WHAT IS REQUIRED.
Look for the string "shift" in the listing. Copy each line that has it.

MATERIAL TO PROCESS.
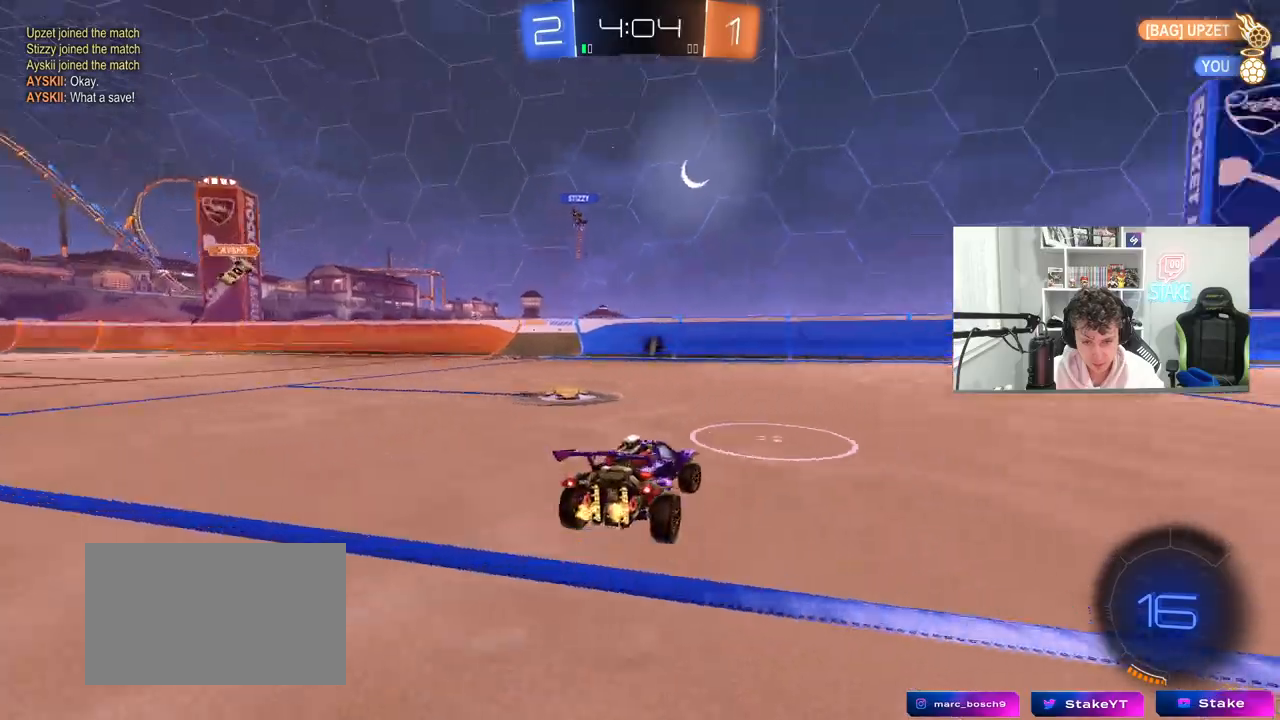
{"keys": ["d", "space", "w"], "mouse": ["left"], "mouse_move": "down-left", "events": [[50, "shift", "up"], [367, "mouse_left", "down"], [467, "space", "down"]]}
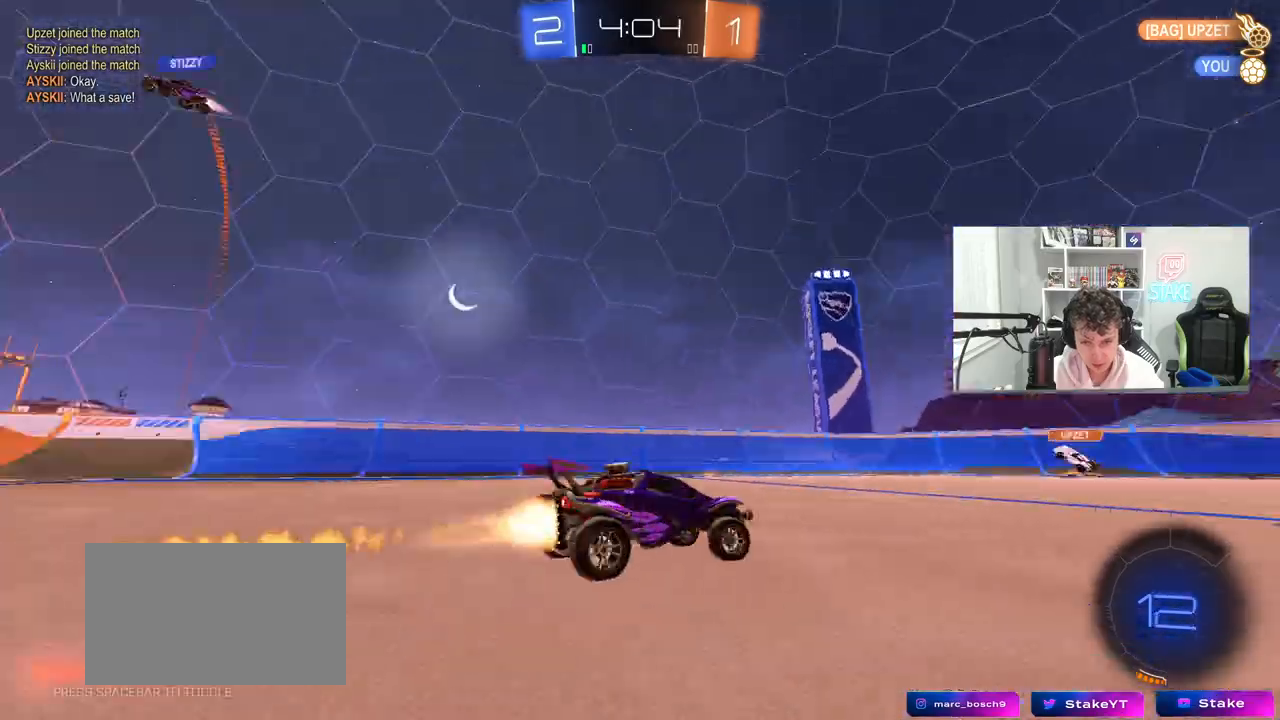
{"keys": ["d", "w"], "mouse": [], "mouse_move": "still", "events": [[150, "space", "up"], [250, "d", "up"], [383, "d", "down"], [383, "mouse_left", "up"]]}
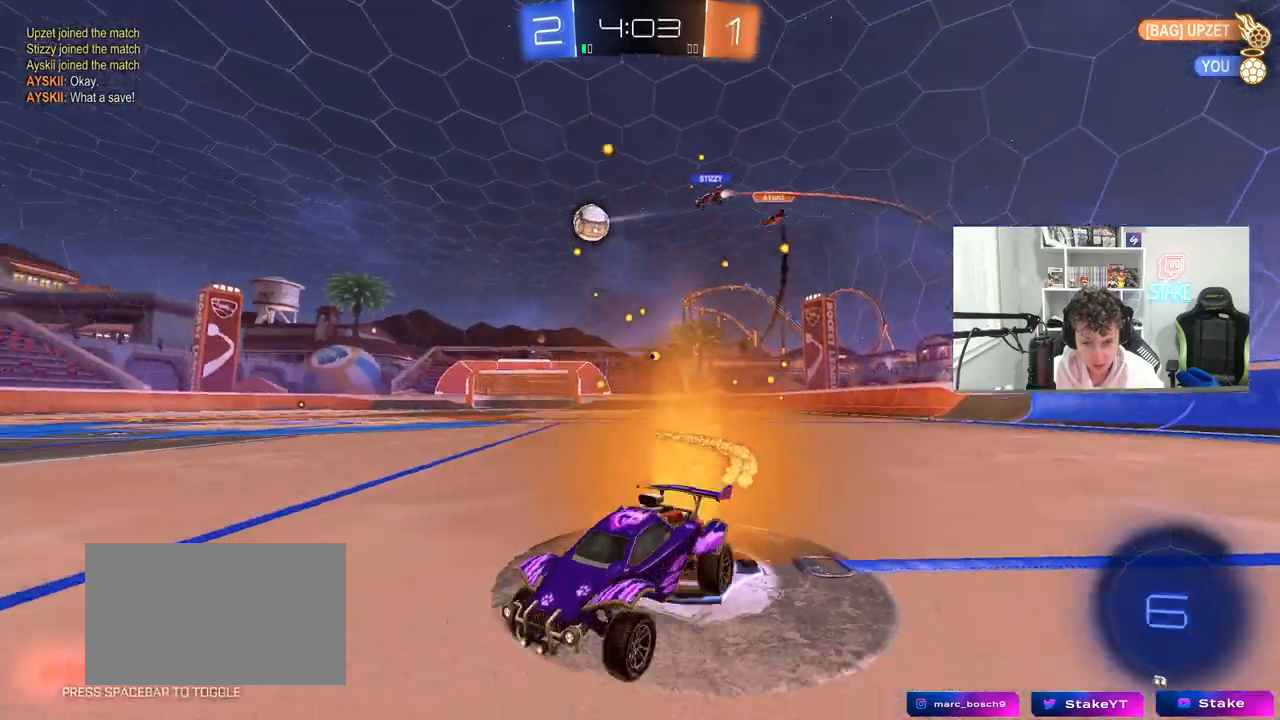
{"keys": ["d", "w"], "mouse": [], "mouse_move": "still", "events": [[33, "shift", "down"], [117, "shift", "up"]]}
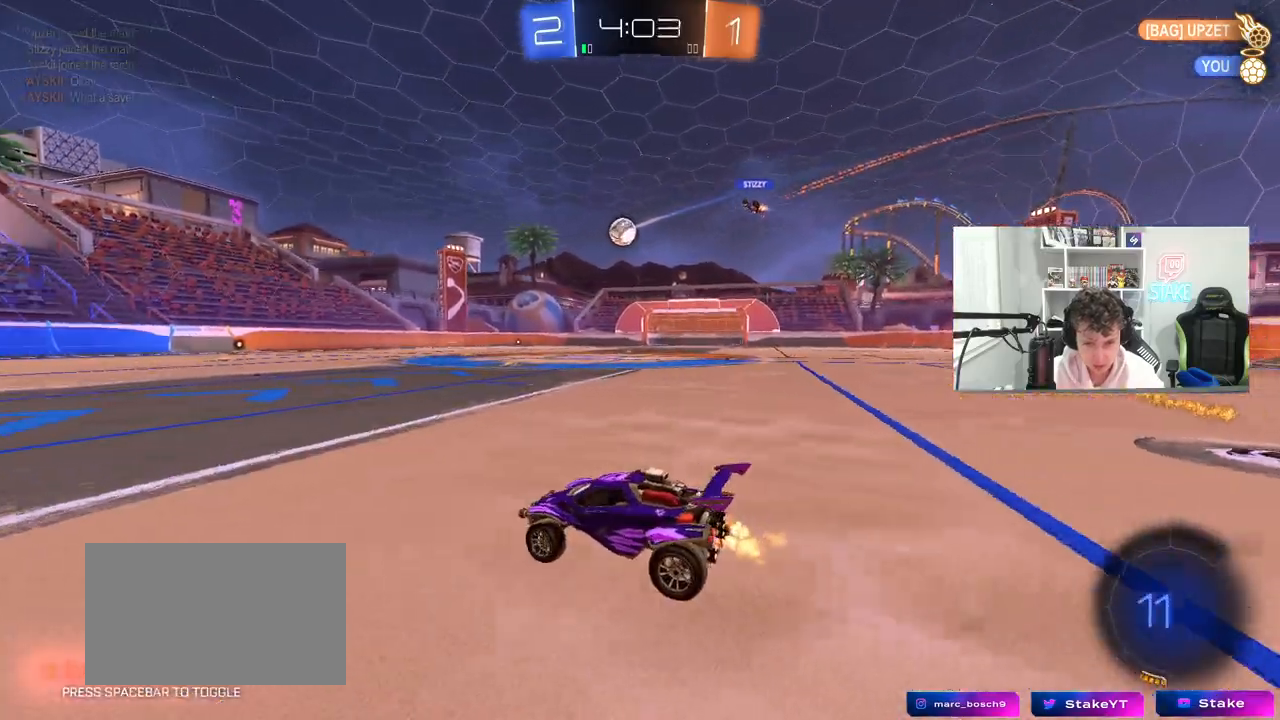
{"keys": ["a", "w"], "mouse": ["left"], "mouse_move": "still", "events": [[233, "mouse_left", "down"], [467, "a", "down"], [467, "d", "up"]]}
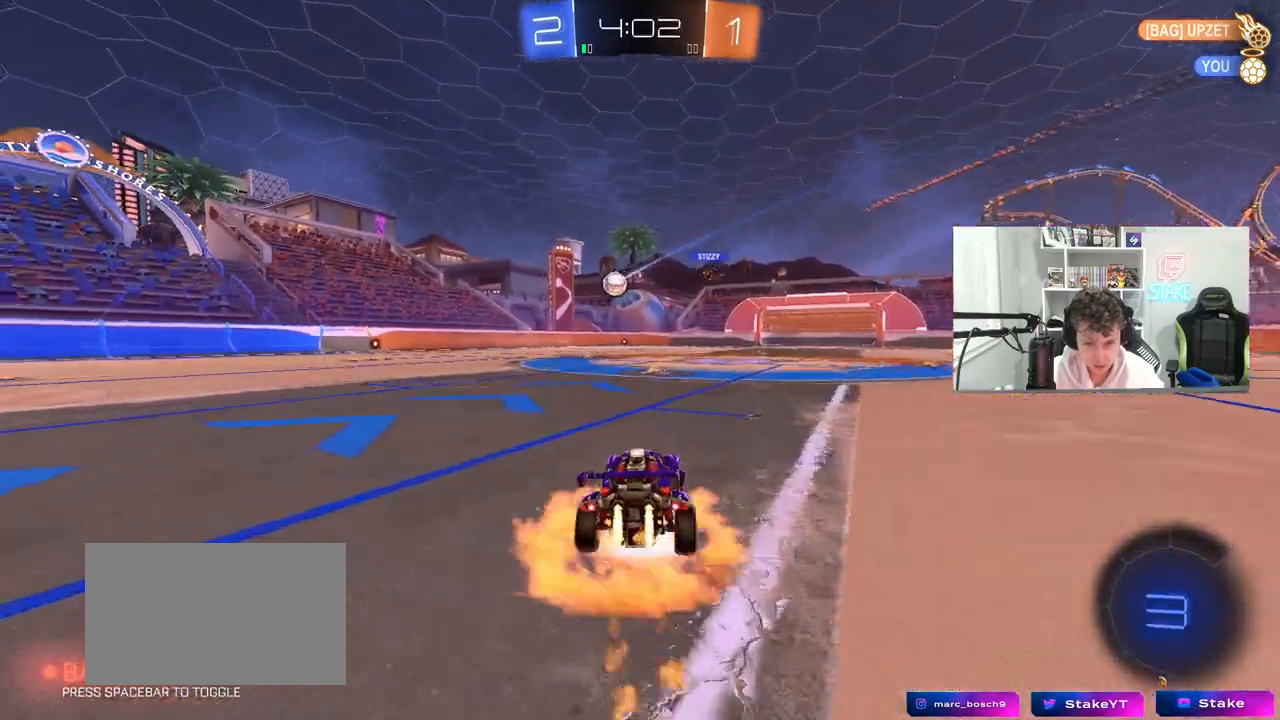
{"keys": ["w"], "mouse": [], "mouse_move": "up", "events": [[17, "mouse_right", "down"], [67, "a", "up"], [67, "mouse_right", "up"], [150, "mouse_right", "down"], [250, "mouse_left", "up"], [300, "mouse_right", "up"]]}
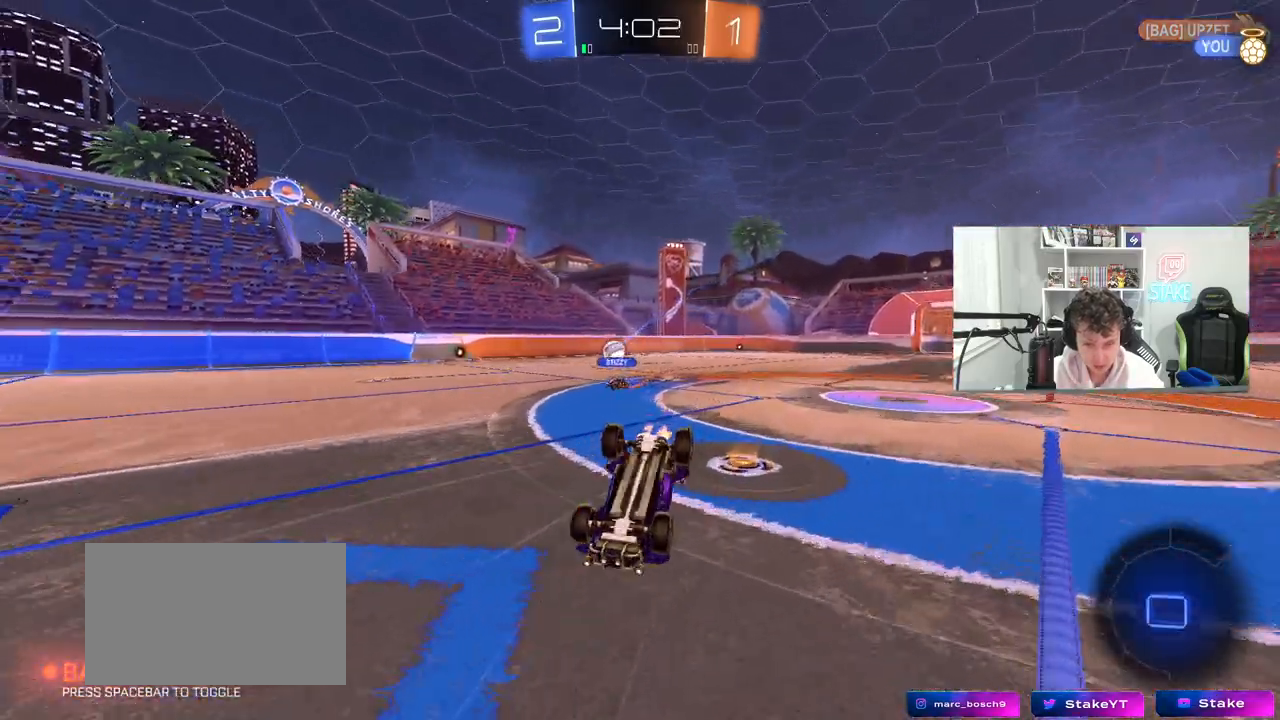
{"keys": [], "mouse": [], "mouse_move": "still", "events": [[117, "w", "up"], [167, "a", "down"], [267, "a", "up"]]}
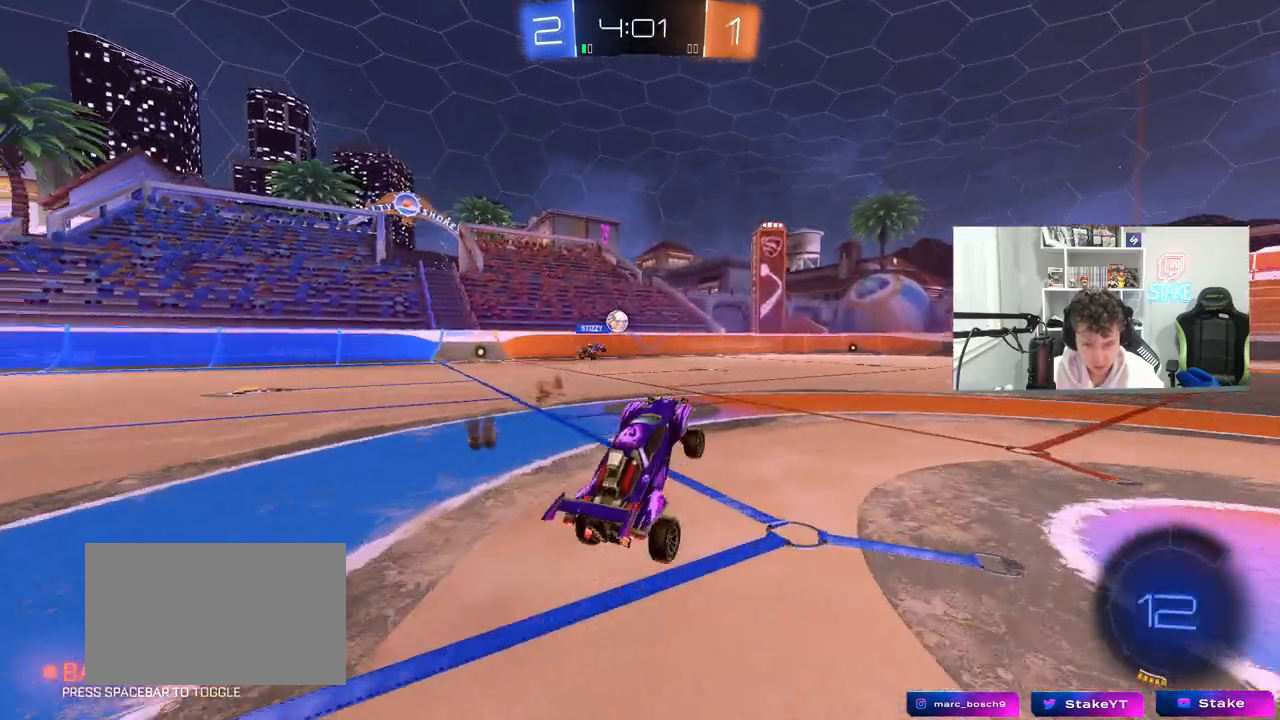
{"keys": ["w"], "mouse": [], "mouse_move": "still", "events": [[133, "w", "down"], [333, "d", "down"], [383, "d", "up"]]}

SOLUTION TO THIS EXERCISE.
{"keys": ["d", "space", "w"], "mouse": ["left"], "mouse_move": "down-left", "events": [[50, "shift", "up"], [367, "mouse_left", "down"], [467, "space", "down"]]}
{"keys": ["d", "w"], "mouse": [], "mouse_move": "still", "events": [[33, "shift", "down"], [117, "shift", "up"]]}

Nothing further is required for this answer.